How to get a lift chair covered (step-by-step)
- Talk to your doctor or physical therapist. Explain where you’re struggling (e.g., unable to rise from any home chair). Ask if a seat-lift mechanism is medically necessary and appropriate for you.
- Schedule or document a recent in-person exam. Your medical record should clearly support the NCD criteria (diagnosis, complete inability to stand from a standard chair, ability to walk after standing).
- Choose a Medicare-enrolled supplier and ask if they accept assignment. Use Medicare’s supplier lookup. Confirm the HCPCS item (often an electric seat-lift mechanism) and what portion of the purchase is billable to Medicare.
- Check costs and coverage ahead of time. With Original Medicare, expect 20% coinsurance on the approved amount for the mechanism after your Part B deductible. With Medicare Advantage, confirm prior authorization, in-network rules, and copays before you order.
- Place the order with the supplier. Provide the prescription and supporting medical records. The supplier typically files the claim with Medicare or your plan.
- Review the Medicare Summary Notice (MSN) or EOB. Make sure the claim processed as expected. If denied, you can appeal with additional documentation.
What it might cost: a simple example
Example only: Suppose the Medicare-approved amount for the seat-lift mechanism is $600. After you meet your Part B deductible, Medicare pays 80% ($480) and you pay 20% ($120). You would also pay the full cost of the chair’s non-covered parts (frame, fabric, heat/massage) and any delivery/setup fees that aren’t covered.
With Medicare Advantage, your share may be a set copay or a percentage of the allowed amount. Always confirm with your plan and supplier before ordering.
Common pitfalls and pro tips
- Don’t buy from a non-enrolled supplier. If the supplier isn’t enrolled in Medicare, Medicare won’t pay—period. Use the official supplier directory and ask about assignment.
- Document the “can’t-stand” test. Your record must show you’re unable to rise from a regular chair at home without the device, and that you can walk after standing.
- Medicare Advantage often needs prior authorization. Call your plan first and get the PA in writing. Use an in-network DME supplier.
- Keep every page. Save visit notes, prescriptions, supplier quotes, delivery receipts, and your MSN/EOB.
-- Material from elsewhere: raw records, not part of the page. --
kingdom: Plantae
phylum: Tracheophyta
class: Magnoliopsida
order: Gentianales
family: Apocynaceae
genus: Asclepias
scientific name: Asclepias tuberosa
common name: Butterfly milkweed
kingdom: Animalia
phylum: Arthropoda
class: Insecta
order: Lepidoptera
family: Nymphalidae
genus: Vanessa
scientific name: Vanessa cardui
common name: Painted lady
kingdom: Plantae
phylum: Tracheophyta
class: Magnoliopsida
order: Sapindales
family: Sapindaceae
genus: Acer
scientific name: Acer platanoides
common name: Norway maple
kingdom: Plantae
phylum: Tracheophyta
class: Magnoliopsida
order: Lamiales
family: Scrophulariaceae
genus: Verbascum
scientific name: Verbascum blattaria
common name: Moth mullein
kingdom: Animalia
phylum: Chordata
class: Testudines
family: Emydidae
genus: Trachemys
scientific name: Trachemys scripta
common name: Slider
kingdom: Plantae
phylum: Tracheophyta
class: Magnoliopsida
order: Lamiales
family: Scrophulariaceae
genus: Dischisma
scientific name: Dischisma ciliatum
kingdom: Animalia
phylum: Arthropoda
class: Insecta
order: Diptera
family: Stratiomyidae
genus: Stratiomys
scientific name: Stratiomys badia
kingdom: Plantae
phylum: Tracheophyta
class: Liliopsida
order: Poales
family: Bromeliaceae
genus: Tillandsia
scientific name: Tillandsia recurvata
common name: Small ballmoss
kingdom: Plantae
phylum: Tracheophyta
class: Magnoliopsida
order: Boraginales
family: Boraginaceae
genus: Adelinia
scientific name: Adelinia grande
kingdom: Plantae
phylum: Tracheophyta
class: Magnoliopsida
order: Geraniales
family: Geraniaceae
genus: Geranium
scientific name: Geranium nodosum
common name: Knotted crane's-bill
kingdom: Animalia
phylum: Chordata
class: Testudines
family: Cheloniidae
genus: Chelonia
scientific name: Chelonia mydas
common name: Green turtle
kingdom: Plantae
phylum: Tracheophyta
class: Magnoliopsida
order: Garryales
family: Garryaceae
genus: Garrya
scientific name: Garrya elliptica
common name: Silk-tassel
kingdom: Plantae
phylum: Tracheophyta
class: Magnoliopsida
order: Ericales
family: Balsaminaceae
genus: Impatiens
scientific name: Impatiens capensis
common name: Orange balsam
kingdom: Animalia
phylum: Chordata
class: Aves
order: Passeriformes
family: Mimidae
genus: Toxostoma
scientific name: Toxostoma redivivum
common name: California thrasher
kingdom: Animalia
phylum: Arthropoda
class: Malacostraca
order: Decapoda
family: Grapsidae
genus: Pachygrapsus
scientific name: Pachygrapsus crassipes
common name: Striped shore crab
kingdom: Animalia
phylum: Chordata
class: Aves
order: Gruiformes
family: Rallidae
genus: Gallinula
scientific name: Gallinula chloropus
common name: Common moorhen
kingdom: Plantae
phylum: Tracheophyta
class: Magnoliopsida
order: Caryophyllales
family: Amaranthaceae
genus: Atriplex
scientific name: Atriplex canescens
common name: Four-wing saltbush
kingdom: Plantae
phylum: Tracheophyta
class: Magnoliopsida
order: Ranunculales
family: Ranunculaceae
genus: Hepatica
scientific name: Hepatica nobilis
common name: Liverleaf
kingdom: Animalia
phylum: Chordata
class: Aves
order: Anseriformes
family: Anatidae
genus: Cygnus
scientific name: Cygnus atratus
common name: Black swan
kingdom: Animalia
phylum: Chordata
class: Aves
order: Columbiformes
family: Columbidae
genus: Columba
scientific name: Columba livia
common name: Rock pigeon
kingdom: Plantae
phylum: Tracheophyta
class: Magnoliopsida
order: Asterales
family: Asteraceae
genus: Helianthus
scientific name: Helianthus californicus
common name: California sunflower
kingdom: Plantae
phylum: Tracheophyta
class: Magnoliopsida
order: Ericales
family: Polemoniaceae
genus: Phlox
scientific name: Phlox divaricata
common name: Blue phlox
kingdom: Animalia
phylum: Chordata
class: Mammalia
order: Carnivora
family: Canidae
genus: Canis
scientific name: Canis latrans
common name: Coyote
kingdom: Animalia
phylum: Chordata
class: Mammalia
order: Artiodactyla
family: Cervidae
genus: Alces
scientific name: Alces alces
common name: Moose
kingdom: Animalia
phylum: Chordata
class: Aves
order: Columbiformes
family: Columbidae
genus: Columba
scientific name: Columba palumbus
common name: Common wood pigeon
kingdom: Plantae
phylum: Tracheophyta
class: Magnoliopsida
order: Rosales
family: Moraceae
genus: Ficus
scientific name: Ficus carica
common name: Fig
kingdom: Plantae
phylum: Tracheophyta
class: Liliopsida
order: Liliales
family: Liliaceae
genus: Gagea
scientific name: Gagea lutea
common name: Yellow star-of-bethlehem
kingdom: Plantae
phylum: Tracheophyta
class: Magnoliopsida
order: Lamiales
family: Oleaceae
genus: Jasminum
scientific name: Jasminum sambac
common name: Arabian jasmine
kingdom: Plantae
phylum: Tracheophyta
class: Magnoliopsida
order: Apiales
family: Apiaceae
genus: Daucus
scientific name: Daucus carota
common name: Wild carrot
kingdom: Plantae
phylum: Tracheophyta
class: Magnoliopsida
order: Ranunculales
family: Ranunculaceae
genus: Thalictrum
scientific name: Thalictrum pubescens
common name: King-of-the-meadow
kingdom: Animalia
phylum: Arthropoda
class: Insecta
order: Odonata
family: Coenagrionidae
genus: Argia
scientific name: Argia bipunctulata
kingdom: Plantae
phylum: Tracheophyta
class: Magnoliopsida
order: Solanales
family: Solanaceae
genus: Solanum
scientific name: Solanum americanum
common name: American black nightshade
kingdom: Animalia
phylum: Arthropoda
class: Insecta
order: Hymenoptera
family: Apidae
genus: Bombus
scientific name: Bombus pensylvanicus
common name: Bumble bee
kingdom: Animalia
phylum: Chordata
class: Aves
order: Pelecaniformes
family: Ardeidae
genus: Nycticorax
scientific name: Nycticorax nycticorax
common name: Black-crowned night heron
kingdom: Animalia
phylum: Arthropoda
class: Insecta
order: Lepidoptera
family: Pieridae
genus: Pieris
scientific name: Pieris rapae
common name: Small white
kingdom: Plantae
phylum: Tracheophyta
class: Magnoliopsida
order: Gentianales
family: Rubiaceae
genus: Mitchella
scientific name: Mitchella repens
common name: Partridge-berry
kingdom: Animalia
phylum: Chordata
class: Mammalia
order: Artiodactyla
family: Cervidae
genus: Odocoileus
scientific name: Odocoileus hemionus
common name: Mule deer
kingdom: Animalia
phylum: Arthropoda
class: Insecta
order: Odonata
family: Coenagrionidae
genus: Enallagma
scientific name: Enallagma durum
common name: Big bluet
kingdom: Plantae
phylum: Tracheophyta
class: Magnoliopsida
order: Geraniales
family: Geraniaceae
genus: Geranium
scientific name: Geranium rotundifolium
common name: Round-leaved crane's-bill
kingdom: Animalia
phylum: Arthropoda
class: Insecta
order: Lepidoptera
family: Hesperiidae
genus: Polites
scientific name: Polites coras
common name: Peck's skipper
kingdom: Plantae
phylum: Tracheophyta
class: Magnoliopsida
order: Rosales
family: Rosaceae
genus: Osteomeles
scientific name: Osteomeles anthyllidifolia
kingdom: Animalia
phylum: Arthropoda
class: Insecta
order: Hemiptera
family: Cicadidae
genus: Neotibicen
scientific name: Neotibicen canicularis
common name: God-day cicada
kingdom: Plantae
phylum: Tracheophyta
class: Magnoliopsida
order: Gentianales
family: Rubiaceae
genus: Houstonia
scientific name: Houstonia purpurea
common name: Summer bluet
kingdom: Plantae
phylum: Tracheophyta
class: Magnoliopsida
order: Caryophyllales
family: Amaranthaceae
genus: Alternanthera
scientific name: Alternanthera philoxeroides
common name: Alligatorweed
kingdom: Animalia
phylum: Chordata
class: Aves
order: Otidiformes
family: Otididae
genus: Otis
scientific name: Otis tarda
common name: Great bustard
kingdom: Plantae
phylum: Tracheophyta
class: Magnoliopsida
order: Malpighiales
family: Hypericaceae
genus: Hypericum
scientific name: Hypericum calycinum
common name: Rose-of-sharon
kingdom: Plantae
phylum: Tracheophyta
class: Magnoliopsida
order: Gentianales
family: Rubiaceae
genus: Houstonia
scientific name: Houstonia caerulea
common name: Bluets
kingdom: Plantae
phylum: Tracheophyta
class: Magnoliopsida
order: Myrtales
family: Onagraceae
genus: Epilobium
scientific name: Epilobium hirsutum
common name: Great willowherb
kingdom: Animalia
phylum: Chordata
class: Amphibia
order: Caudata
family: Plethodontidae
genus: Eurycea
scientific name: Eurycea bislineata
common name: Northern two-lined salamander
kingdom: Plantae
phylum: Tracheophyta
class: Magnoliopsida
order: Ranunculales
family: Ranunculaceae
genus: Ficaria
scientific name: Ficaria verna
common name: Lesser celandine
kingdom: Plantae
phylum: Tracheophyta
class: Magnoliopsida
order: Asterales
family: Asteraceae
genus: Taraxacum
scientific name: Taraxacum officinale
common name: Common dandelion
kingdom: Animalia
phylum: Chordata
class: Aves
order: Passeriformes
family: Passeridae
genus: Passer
- Appeal if denied. Many denials are overturned with better documentation—start here: How Medicare appeals work.
- Know replacement rules. Most DME has a “reasonable useful lifetime” of about 5 years; earlier replacement typically requires proof of damage, loss, or a significant medical change.
- Different device, different rules. Patient lifts and power mobility devices (scooters/wheelchairs) follow different coverage rules than seat-lift mechanisms. Check the specific Medicare pages if you’re considering those items.
FAQs
Can I buy a lift chair online and get reimbursed later?
It’s risky. If the seller isn’t Medicare-enrolled and doesn’t bill Medicare, you may not be reimbursed. In limited cases you can file your own claim (see instructions to file a Medicare claim), but you’ll still need a qualifying prescription and medical records, and reimbursement is not guaranteed.
Is the mechanism rented or purchased?
Seat-lift mechanisms are typically purchased rather than rented. Your supplier can confirm how they bill in your area and which HCPCS code applies.
Does Medicare pay for repairs?
Repairs for covered DME may be payable when reasonable and necessary, up to the cost of replacement. Work with your Medicare-enrolled supplier and get an itemized estimate first.
What if I’m in a hospital or skilled nursing facility?
During an inpatient or skilled nursing facility stay, equipment may be covered by the facility’s bundled payment rather than billed to Part B. Ask the discharge planner how to handle any DME you’ll need at home.
Bottom line
Medicare coverage for power lift chairs is real—but it’s limited to the seat-lift mechanism and only when strict medical criteria are met. If you think you qualify, get your doctor’s support, use a Medicare-enrolled supplier, confirm costs in advance, and keep thorough documentation so your claim sails through.